The high cost of railroad infrastructure maintenance, compared to the relatively low cost and growing capability of systems to assess infrastructure condition, offers significant potential for cost saving through improved data management systems. This paper looks at one company’s experience of systems in Europe and focuses particularly on the commercial value that can be delivered — other company’s systems are of course also available.
Balfour Beatty Rail (BBR) is one of the world’s largest rail engineering and services providers and a significant part of our business involves Asset Management in its broadest sense. BBR’s hands-on experience as a builder and maintainer of railways informs our understanding of what data is helpful to ensure safety and optimize maintenance. Many of our systems have evolved though our own needs in railway maintenance and all are very commercially focused. This paper looks at some of the commercial drivers for these systems and draws on experience from a number of applications in Europe to highlight key areas of benefit.

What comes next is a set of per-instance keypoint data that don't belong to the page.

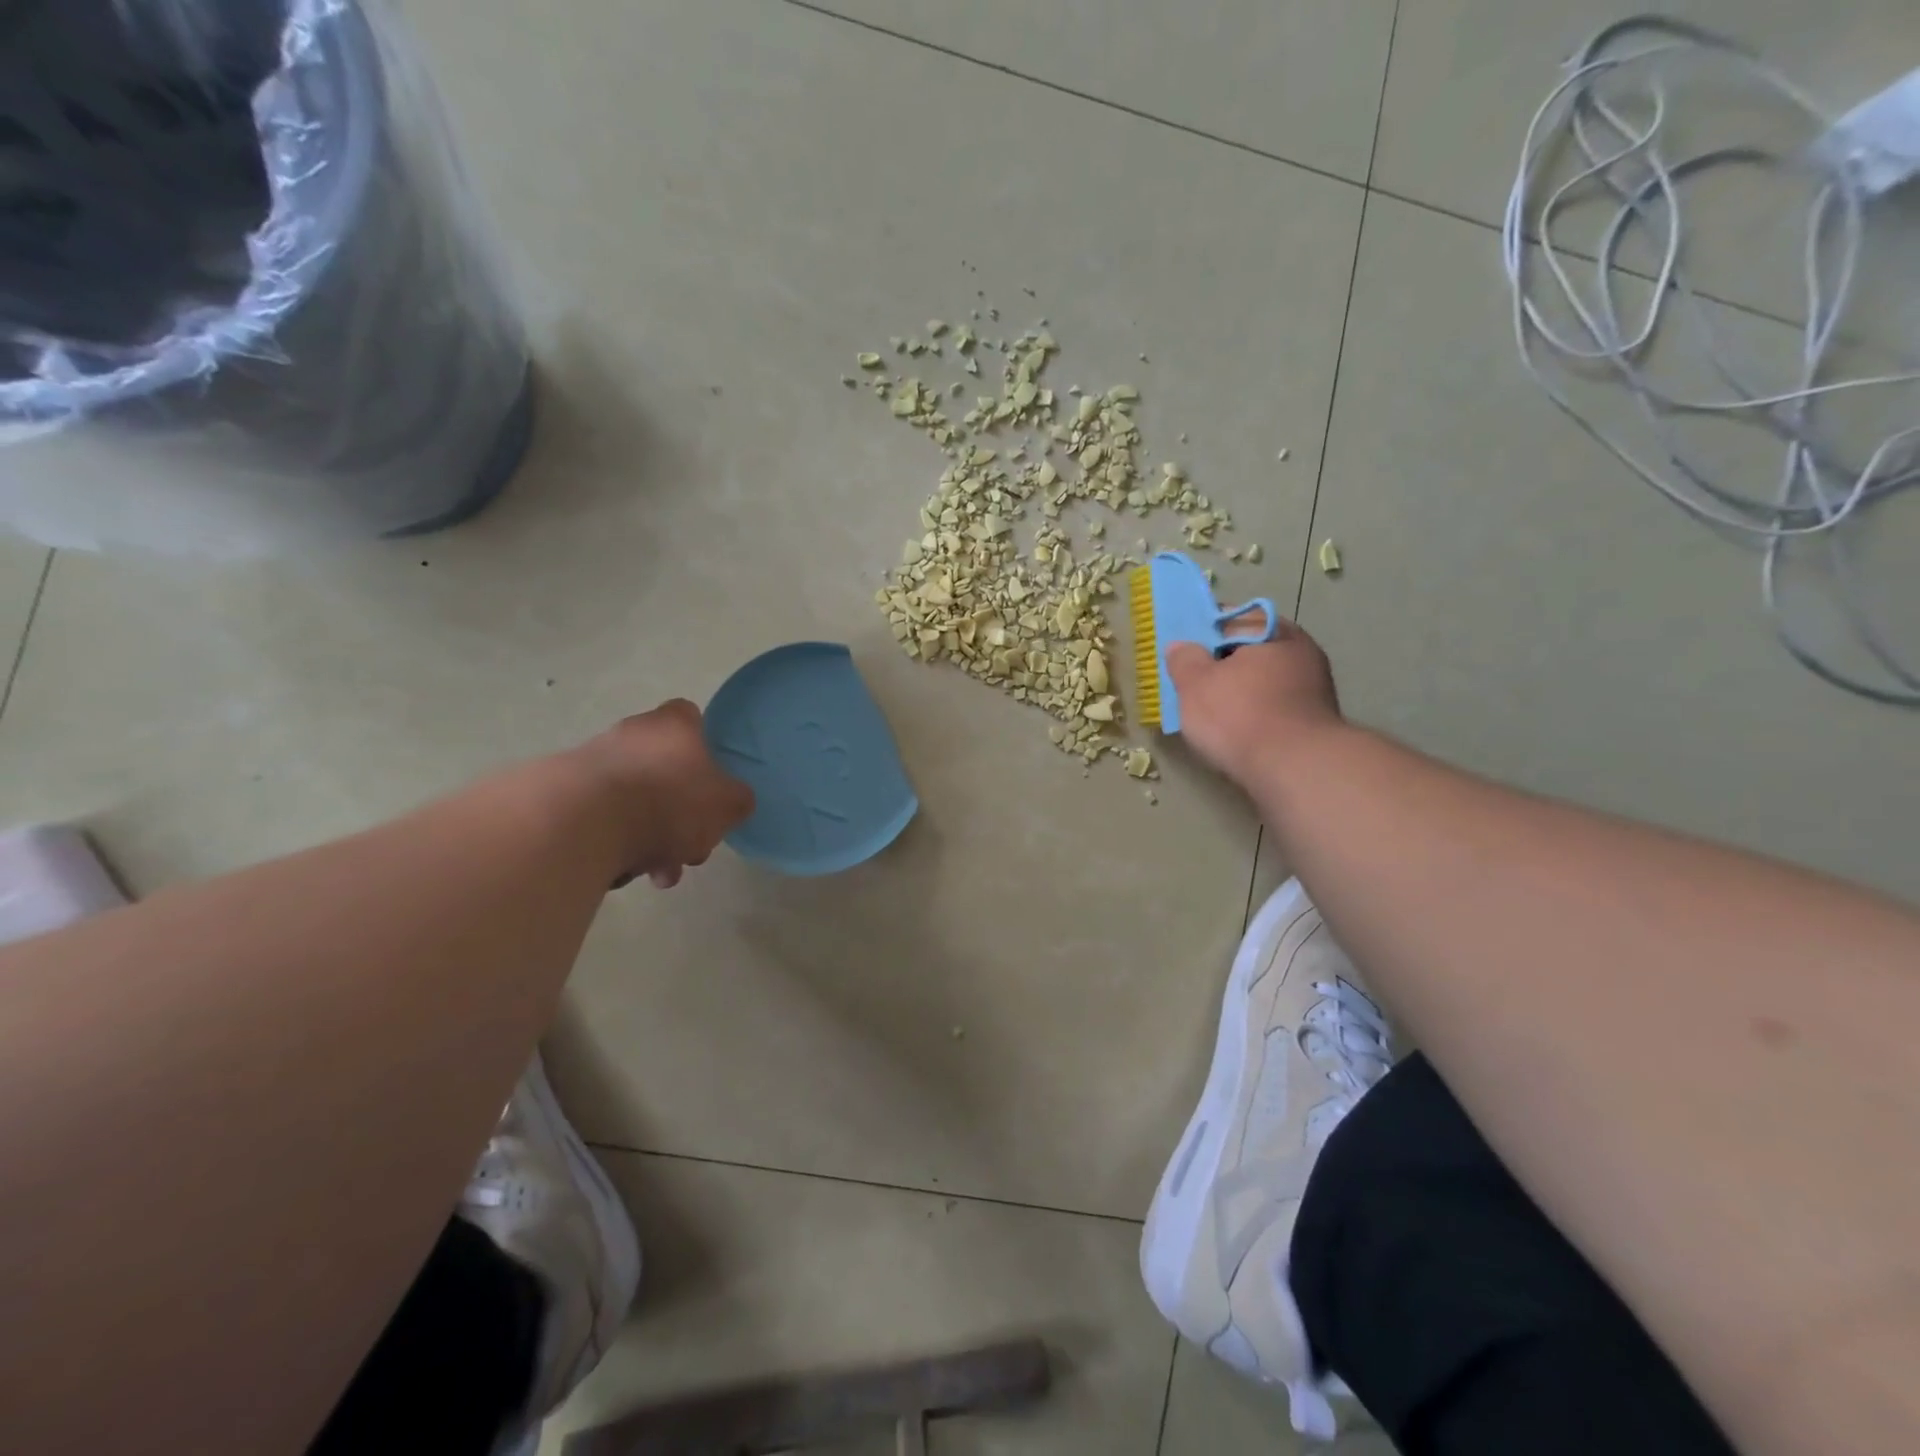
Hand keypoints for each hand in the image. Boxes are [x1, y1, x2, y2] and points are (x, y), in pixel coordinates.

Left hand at [572, 700, 754, 888]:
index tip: (711, 779)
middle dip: (682, 814)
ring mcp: (593, 761)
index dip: (705, 747)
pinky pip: (604, 819)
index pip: (692, 718)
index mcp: (673, 724)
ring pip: (637, 800)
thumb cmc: (668, 801)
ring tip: (658, 874)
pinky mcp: (564, 794)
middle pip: (666, 769)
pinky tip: (625, 871)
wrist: (582, 823)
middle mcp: (632, 733)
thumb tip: (734, 800)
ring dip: (652, 837)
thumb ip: (737, 800)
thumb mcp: (727, 804)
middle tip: (691, 848)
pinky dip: (618, 843)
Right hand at [1166, 621, 1343, 787]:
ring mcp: (1313, 688)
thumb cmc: (1240, 715)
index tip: (1183, 649)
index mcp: (1274, 631)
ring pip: (1263, 681)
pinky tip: (1235, 731)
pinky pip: (1273, 707)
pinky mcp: (1313, 722)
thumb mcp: (1195, 683)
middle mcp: (1301, 652)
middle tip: (1192, 681)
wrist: (1294, 770)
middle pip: (1251, 651)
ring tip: (1209, 710)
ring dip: (1239, 691)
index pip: (1233, 618)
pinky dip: (1254, 714)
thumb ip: (1184, 660)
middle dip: (1222, 663)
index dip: (1204, 631)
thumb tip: (1181, 646)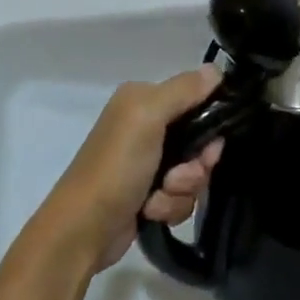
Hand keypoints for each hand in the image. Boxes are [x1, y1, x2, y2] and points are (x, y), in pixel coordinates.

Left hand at [40, 67, 225, 271]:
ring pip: (192, 171)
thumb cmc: (116, 167)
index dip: (209, 122)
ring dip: (181, 190)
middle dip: (194, 165)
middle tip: (178, 177)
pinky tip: (151, 212)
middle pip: (198, 139)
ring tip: (158, 198)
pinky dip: (170, 206)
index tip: (209, 147)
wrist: (83, 230)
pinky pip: (181, 195)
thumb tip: (216, 69)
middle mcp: (145, 124)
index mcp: (143, 98)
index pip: (195, 97)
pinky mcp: (148, 193)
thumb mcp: (148, 117)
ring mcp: (147, 160)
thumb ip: (183, 90)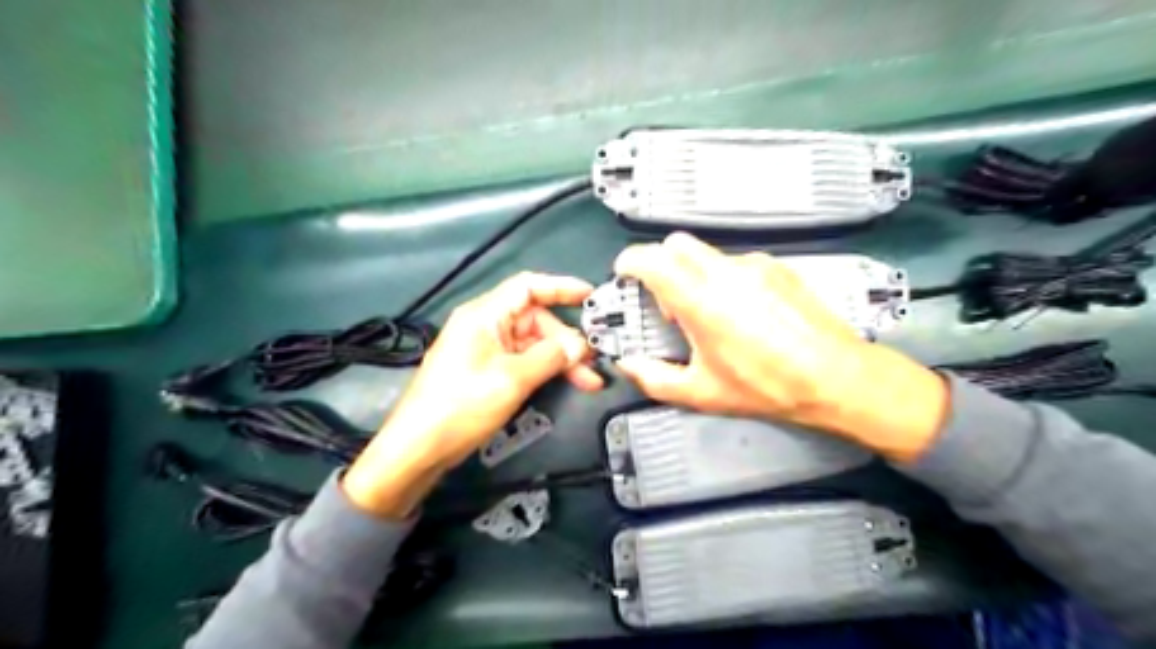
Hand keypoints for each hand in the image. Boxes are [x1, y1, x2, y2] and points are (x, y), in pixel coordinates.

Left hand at [343, 274, 599, 516]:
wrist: (419, 447)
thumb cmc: (461, 406)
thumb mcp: (512, 379)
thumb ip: (550, 357)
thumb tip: (579, 346)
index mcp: (484, 315)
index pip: (528, 287)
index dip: (561, 287)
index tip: (591, 296)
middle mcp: (485, 325)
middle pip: (535, 319)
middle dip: (566, 339)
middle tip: (591, 362)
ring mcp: (485, 349)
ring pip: (533, 343)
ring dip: (560, 358)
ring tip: (588, 379)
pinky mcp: (486, 370)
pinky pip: (523, 360)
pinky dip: (545, 369)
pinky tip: (566, 381)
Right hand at [614, 233, 948, 461]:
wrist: (836, 377)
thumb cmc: (766, 386)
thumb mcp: (702, 392)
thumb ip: (654, 378)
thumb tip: (627, 365)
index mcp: (700, 300)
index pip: (651, 259)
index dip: (630, 262)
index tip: (625, 275)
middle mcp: (725, 272)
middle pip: (677, 244)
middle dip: (660, 263)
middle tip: (665, 299)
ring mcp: (755, 265)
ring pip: (708, 253)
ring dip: (693, 273)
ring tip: (708, 312)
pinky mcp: (778, 267)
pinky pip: (737, 262)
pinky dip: (724, 277)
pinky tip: (742, 311)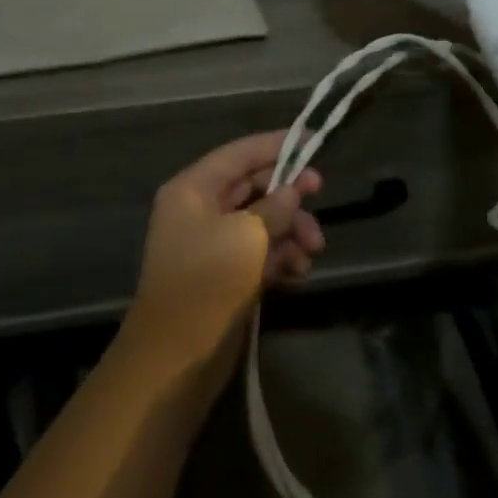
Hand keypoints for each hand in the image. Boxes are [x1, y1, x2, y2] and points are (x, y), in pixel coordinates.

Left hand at [122, 132, 324, 374]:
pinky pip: (259, 252)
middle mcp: (200, 210)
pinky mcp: (225, 274)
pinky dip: (281, 257)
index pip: (240, 153)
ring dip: (290, 231)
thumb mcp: (248, 235)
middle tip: (321, 198)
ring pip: (261, 221)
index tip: (315, 141)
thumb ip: (275, 206)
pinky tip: (299, 274)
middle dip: (289, 195)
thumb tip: (292, 190)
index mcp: (194, 189)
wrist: (177, 356)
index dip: (278, 145)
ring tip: (312, 253)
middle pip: (253, 186)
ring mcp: (212, 243)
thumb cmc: (209, 282)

The paper begins with the high level commercial case for data and its effective use, looking at the opportunity for cost savings in asset management. It then looks at the information required to deliver specific types of benefit. Experience with a new system for London Underground to maximize the use of their limited maintenance windows is described.
The implications of the UK’s penalty regime for train delays is then discussed, showing how it has driven investment in signaling monitoring resulting in reliability and availability improvement.
Condition visibility is an essential prerequisite for effective planning and root cause analysis. For track, subject to many simultaneous degradation modes, location-centered visualisation software is providing users a clearer view of all relevant parameters. By presenting measurements from many different sources to provide a unified view with a location accuracy to within one tie, better targeted and cost-effective maintenance can be undertaken.
Software developed by German subsidiary Schreck-Mieves takes a new approach to data management during visual inspections. Initially developed exclusively for their own use, the system aims to quantify a manual inspection. Information is checked for errors and completeness and recording is ergonomically designed to minimize inspection time. Results are combined into an overall evaluation based on a new KAV® wear margin parameter and can be “rolled up” to cover all or part of the network.
Finally the paper describes how the UK’s 150-year-old infrastructure has necessitated a different approach to gauging to maximize space. Through infrastructure data management systems and a more analytic approach it is possible to undertake calculations that estimate “true” clearances. This frees up available space which can be used to increase vehicle capacity or save money, with a recent example showing savings of up to $35m made over a 150mile route upgrade, reducing the scope or works by up to a third.